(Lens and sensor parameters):

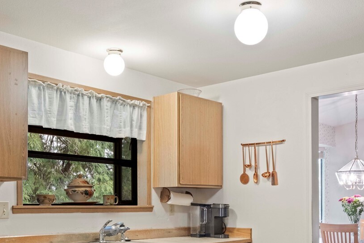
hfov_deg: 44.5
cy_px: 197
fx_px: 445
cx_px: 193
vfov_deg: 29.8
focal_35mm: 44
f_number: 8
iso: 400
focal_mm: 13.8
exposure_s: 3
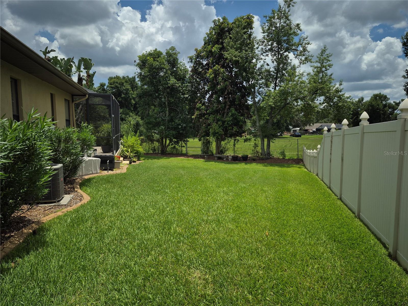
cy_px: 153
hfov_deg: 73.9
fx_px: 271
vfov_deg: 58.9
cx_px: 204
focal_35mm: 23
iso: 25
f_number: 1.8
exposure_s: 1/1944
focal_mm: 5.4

---

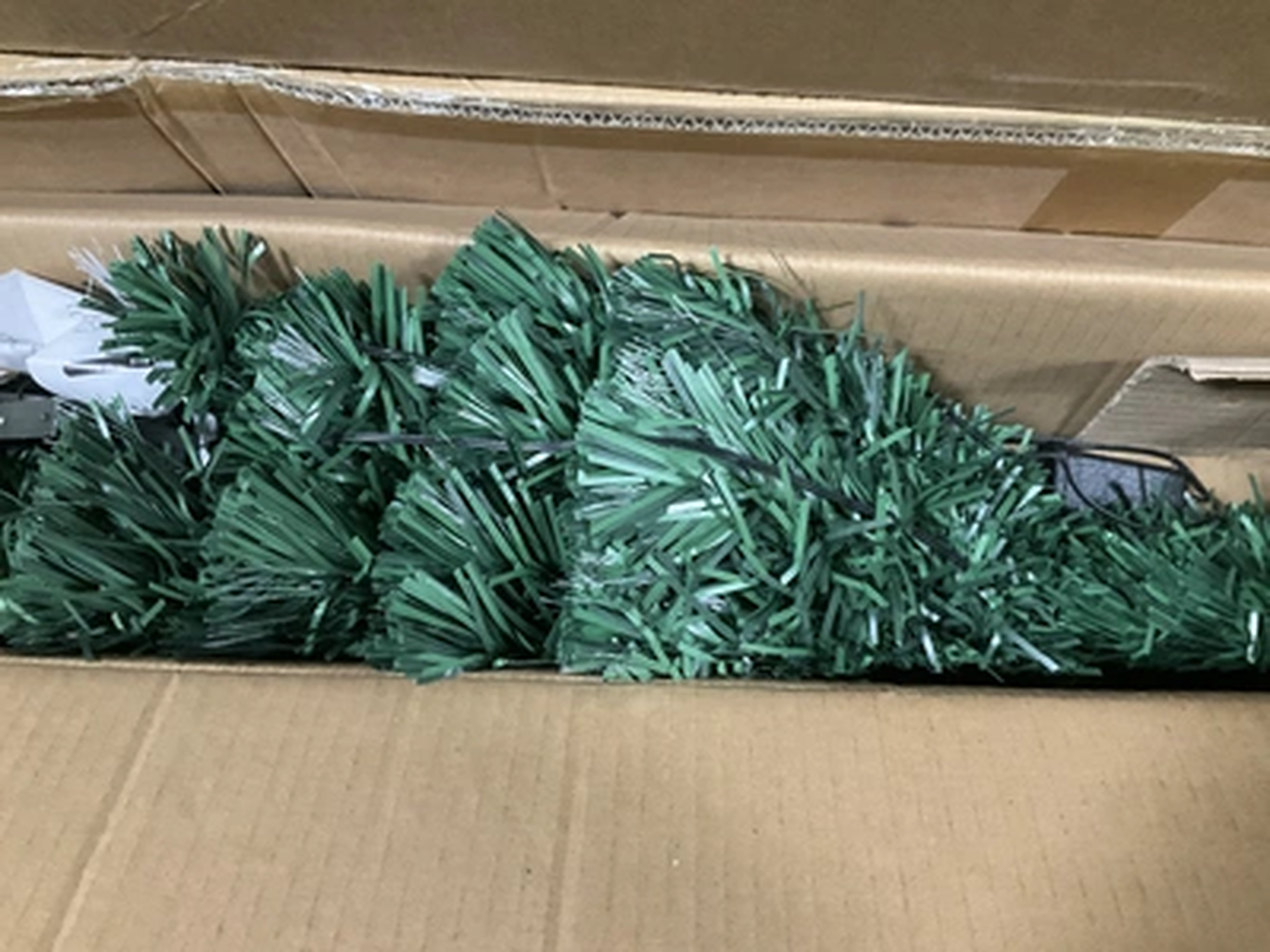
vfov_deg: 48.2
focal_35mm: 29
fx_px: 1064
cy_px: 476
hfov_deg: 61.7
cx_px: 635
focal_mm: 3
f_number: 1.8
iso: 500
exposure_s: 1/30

* * *

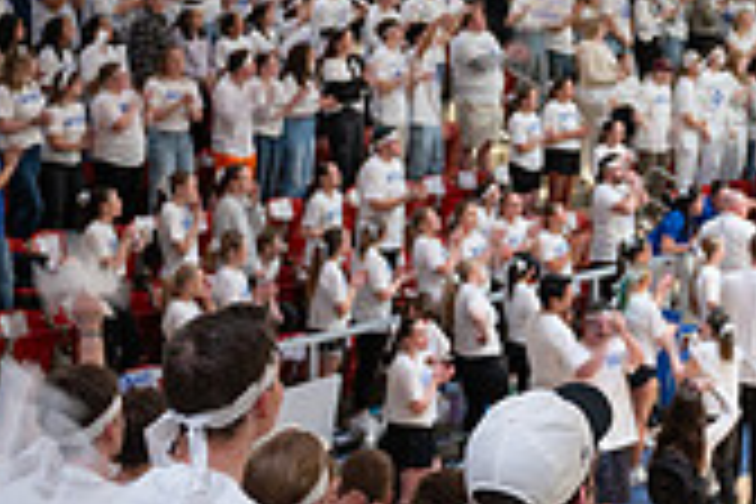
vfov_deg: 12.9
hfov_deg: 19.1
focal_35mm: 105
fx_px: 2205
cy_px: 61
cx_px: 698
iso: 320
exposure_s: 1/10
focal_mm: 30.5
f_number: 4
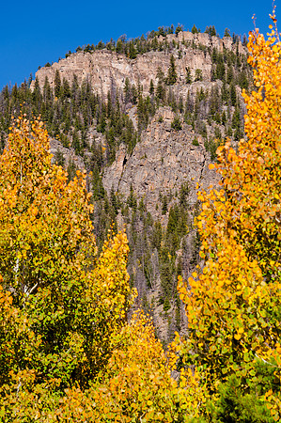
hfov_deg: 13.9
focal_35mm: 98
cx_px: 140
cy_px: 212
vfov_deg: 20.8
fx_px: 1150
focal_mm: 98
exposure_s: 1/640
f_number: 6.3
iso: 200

(REQUEST): Exactly reproduce the lines above, starting at the one that contains "f_number: 8" and ending at the one that contains "focal_mm: 5.4", both inclusive; leave the pictures out and add no other lines.

(RESPONSE BOX):
f_number: 8
iso: 400
focal_mm: 13.8
exposure_s: 3
cy_px: 153
hfov_deg: 73.9
fx_px: 271
vfov_deg: 58.9
cx_px: 204
focal_35mm: 23
iso: 25
f_number: 1.8
exposure_s: 1/1944
focal_mm: 5.4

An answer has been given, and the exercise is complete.